§ **YOUR ASSIGNMENT**: Only lines that contain the word "design" are to be returned from the data below.

[EXCERPTED RECORDS — start]

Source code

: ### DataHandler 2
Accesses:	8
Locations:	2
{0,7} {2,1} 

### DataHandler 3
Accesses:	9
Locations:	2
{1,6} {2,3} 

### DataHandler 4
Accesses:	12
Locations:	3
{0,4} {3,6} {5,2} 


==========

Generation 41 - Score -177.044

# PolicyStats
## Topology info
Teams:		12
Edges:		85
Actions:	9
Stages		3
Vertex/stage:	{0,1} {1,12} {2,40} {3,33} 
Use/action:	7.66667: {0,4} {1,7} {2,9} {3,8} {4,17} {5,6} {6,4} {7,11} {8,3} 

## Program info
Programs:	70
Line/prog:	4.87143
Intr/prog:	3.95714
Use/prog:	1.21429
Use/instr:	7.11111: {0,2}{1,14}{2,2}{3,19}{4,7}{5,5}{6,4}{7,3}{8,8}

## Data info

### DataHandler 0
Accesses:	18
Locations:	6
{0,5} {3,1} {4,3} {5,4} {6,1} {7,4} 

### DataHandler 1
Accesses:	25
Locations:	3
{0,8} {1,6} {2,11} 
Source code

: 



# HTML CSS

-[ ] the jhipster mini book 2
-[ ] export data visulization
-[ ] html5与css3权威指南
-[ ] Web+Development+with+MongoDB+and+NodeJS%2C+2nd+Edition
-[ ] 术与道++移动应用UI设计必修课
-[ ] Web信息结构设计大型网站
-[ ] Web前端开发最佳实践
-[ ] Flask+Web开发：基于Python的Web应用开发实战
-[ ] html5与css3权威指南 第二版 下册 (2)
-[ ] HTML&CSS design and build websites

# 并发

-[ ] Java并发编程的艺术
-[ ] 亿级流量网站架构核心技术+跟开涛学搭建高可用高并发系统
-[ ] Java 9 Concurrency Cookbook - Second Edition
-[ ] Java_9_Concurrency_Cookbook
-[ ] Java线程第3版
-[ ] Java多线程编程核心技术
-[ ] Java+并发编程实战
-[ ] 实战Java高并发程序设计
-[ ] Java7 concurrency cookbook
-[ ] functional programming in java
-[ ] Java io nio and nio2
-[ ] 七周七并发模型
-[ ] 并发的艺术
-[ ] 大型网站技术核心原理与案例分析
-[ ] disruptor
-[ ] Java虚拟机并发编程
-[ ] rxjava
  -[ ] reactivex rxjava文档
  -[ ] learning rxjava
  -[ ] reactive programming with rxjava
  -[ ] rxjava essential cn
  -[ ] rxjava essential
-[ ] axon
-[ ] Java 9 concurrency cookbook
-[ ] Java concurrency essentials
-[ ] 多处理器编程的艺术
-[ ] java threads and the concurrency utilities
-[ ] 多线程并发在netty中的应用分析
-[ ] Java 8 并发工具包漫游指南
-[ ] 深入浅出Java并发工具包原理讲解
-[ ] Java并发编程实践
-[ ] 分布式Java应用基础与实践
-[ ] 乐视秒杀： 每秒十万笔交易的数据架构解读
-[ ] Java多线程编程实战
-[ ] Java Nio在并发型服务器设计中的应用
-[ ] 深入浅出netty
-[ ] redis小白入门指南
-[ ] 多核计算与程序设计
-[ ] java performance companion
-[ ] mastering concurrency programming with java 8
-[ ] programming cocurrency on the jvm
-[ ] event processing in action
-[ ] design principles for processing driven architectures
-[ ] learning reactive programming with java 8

[EXCERPTED RECORDS — finish]

§ **ANSWER BOX**:
-[ ] HTML&CSS design and build websites
-[ ] design principles for processing driven architectures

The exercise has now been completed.